What I like to do is I like to segment out the places where conversion events happen on your site. For the purposes of this Whiteboard Friday, let's call that the product pages. So I want visits to the product pages. I might choose to do new and returning, again split out. I want to see the checkout completion rate, meaning the people who make it through whatever conversion process that is. Maybe that's just a form field for an email capture. Maybe it's checking out through a shopping cart, whatever that is.
Then I want to see new versus retuning customers, different than visits. This is anyone whose email address or organization I previously have in my customer database so I know that, "Aha, this is a new customer. This person has never converted with me in the past." Or, "Oh, I've seen them before. They're coming back and doing something with me again."

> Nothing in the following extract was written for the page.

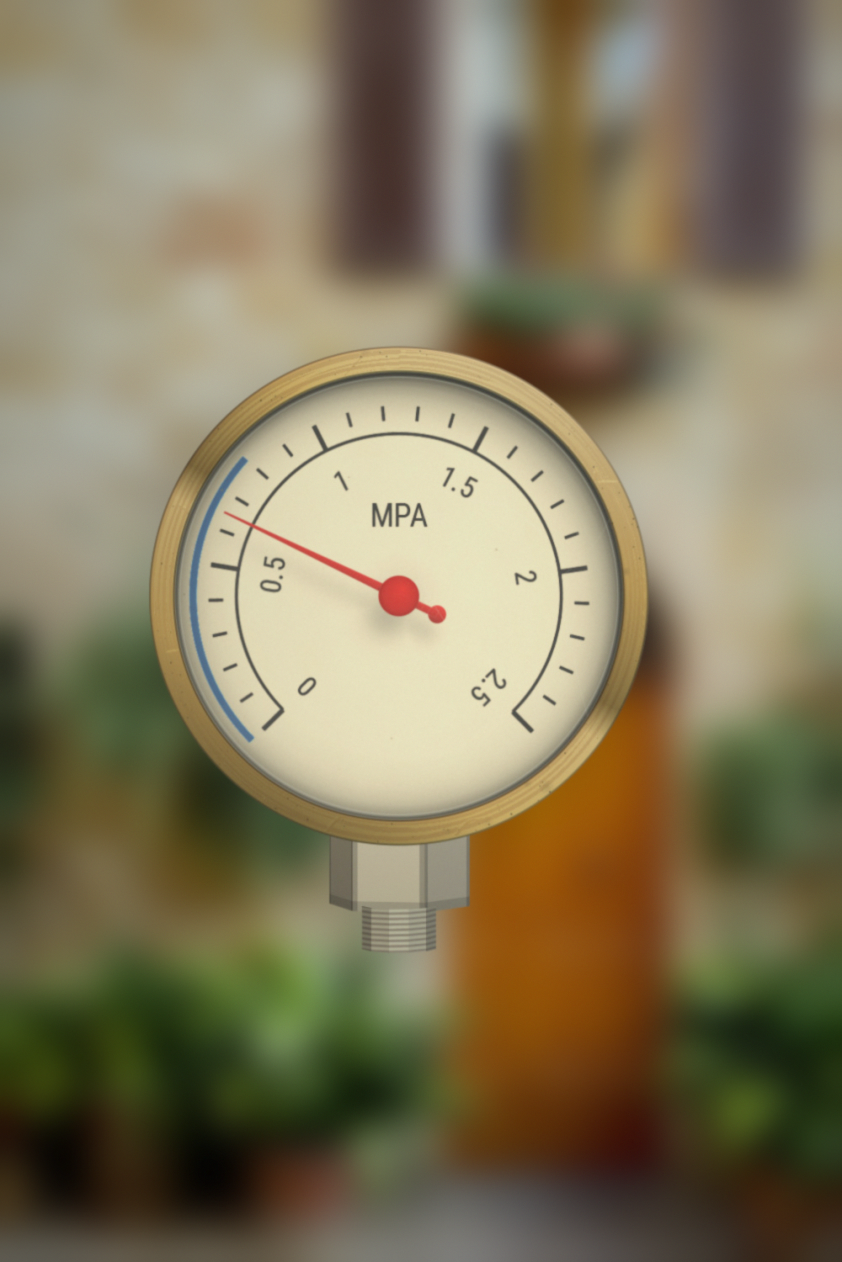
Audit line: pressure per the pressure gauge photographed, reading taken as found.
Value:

Then I want total revenue. You can break this down. I would break this down something like product page visits, the completion rate of whatever it is that the conversion event is, new buyers, retuning buyers, average revenue per buyer, total transactions, and total revenue. That might be a reasonable ecommerce type of approach. It will change if you're SaaS. It will change if you're email lead capture, but this is fine.
What's great about this is if you set this up now, if you set this up and you have this data for January, you can set it up any way you want — a Google spreadsheet and you manually fill some stuff in, you pull in some stuff through APIs, you ask one of your developers to build something for you, great. It's very imperfect, but you can set up a custom Google Analytics dashboard that gets close-ish, approximate-y, depending on how much sophistication you need. You won't be able to get any of this stuff in the awareness side from GA, but the rest of it you can get close to.
If you do this in January and you measure it throughout the year and you can get year over year data, go back to 2015, or at least in 2017 be able to look back at 2016, you will set yourself up for so much more success than was ever possible before you measured things. I tend to find that what we measure is what we were able to improve. If you measure this stuff, you'll be improving the right stuff.
All right, everyone. Congratulations on making it through 2015. I'm looking forward to a great 2016 with you and lots of great Whiteboard Fridays to come. Take care and Happy New Year.